RECORDS Start Marker

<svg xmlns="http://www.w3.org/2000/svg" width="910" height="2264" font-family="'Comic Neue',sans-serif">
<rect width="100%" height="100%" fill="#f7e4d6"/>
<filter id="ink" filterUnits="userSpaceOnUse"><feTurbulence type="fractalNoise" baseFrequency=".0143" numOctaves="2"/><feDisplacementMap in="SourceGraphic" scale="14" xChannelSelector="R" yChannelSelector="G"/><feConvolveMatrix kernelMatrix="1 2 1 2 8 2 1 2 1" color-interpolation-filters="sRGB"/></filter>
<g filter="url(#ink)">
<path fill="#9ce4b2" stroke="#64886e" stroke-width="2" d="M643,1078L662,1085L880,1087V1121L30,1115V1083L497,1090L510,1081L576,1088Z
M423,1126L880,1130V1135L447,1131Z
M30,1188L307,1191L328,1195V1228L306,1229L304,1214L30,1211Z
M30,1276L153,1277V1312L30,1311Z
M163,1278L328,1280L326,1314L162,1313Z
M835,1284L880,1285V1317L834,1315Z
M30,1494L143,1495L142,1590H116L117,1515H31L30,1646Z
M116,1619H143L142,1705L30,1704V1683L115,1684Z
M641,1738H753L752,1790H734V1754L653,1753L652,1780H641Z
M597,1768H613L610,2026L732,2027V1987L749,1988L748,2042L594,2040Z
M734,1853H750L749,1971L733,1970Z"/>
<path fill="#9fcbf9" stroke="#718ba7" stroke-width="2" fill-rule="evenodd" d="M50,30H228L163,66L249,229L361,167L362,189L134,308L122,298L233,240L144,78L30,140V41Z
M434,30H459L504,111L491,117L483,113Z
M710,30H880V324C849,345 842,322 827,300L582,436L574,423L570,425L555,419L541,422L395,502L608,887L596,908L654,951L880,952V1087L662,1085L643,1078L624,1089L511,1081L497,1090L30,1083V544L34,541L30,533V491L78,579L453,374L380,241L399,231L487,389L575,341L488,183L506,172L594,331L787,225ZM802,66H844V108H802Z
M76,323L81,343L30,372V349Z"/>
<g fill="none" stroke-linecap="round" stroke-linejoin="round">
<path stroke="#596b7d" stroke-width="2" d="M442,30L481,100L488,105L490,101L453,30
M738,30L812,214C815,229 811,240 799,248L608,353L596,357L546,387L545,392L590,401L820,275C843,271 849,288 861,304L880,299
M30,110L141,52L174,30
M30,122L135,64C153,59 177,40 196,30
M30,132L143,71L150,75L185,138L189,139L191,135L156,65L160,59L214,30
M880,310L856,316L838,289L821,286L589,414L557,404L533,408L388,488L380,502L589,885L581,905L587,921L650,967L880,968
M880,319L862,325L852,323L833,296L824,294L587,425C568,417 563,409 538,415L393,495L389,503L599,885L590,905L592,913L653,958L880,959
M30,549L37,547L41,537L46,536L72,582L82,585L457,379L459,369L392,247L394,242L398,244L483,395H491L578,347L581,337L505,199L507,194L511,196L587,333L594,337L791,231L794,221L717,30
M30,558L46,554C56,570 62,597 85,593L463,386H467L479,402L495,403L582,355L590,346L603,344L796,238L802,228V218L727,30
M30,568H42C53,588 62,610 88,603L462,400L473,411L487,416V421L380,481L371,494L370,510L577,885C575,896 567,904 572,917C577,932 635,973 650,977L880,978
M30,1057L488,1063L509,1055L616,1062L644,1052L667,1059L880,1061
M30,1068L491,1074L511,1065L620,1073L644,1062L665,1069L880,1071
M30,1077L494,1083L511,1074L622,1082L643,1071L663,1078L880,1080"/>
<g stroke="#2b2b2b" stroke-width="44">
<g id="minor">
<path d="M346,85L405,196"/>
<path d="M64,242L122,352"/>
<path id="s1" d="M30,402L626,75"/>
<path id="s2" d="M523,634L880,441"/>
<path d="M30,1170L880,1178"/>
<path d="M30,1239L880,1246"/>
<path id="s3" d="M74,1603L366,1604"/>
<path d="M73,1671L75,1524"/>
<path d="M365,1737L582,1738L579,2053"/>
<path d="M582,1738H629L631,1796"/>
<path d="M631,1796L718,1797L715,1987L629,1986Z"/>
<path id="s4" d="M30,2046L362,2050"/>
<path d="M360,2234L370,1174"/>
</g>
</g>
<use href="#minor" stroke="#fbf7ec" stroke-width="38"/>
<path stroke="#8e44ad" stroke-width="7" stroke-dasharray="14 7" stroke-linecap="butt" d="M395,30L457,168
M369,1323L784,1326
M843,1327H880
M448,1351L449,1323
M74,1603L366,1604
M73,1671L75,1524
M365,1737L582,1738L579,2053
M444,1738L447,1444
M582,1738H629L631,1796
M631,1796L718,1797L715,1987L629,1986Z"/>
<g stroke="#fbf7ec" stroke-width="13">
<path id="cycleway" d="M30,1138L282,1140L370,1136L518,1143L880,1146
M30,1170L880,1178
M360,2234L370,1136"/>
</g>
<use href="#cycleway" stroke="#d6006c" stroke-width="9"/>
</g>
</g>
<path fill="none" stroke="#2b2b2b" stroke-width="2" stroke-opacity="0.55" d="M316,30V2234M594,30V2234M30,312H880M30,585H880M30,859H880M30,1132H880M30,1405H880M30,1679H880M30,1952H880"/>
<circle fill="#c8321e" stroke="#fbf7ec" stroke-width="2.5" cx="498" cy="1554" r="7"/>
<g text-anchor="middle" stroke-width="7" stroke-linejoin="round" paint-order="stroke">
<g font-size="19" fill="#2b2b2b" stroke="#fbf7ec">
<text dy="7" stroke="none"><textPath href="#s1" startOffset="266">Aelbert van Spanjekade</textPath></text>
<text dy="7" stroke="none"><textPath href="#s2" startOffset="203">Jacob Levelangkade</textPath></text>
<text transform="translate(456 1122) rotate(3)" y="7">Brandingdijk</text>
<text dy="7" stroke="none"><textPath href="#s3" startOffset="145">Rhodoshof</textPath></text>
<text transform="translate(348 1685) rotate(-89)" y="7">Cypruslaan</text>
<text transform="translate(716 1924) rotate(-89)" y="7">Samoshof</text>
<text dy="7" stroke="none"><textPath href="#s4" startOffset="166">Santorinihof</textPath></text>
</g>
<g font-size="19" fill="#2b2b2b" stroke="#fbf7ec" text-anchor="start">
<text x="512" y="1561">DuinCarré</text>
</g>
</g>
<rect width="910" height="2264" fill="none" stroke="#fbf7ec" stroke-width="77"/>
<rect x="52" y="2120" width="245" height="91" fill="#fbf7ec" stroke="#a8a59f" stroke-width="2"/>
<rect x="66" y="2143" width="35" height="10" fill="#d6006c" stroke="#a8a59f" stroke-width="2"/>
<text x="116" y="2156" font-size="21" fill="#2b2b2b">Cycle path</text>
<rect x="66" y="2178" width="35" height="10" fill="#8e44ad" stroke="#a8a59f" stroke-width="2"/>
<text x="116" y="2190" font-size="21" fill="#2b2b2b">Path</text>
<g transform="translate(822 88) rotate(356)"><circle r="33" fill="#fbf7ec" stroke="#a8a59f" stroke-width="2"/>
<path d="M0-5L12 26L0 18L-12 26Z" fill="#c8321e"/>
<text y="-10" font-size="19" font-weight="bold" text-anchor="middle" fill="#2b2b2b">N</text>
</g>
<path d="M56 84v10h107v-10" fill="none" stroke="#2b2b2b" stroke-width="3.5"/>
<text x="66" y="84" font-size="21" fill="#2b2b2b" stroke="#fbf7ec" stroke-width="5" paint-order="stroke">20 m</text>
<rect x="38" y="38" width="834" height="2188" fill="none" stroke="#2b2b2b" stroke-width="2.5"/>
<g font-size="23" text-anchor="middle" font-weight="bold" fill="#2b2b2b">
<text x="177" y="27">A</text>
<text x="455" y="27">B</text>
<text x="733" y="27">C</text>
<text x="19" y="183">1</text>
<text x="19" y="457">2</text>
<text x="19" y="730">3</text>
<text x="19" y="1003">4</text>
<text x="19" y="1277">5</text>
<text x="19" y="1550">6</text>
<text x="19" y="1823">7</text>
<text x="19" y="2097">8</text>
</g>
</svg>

RECORDS End Marker

▶ **WHAT YOU NEED TO DO**: All lines of the records above with the word "round" in them are to be copied.

▶ **TASK SOLUTION**:
<g fill="none" stroke-linecap="round" stroke-linejoin="round">
<g text-anchor="middle" stroke-width="7" stroke-linejoin="round" paint-order="stroke">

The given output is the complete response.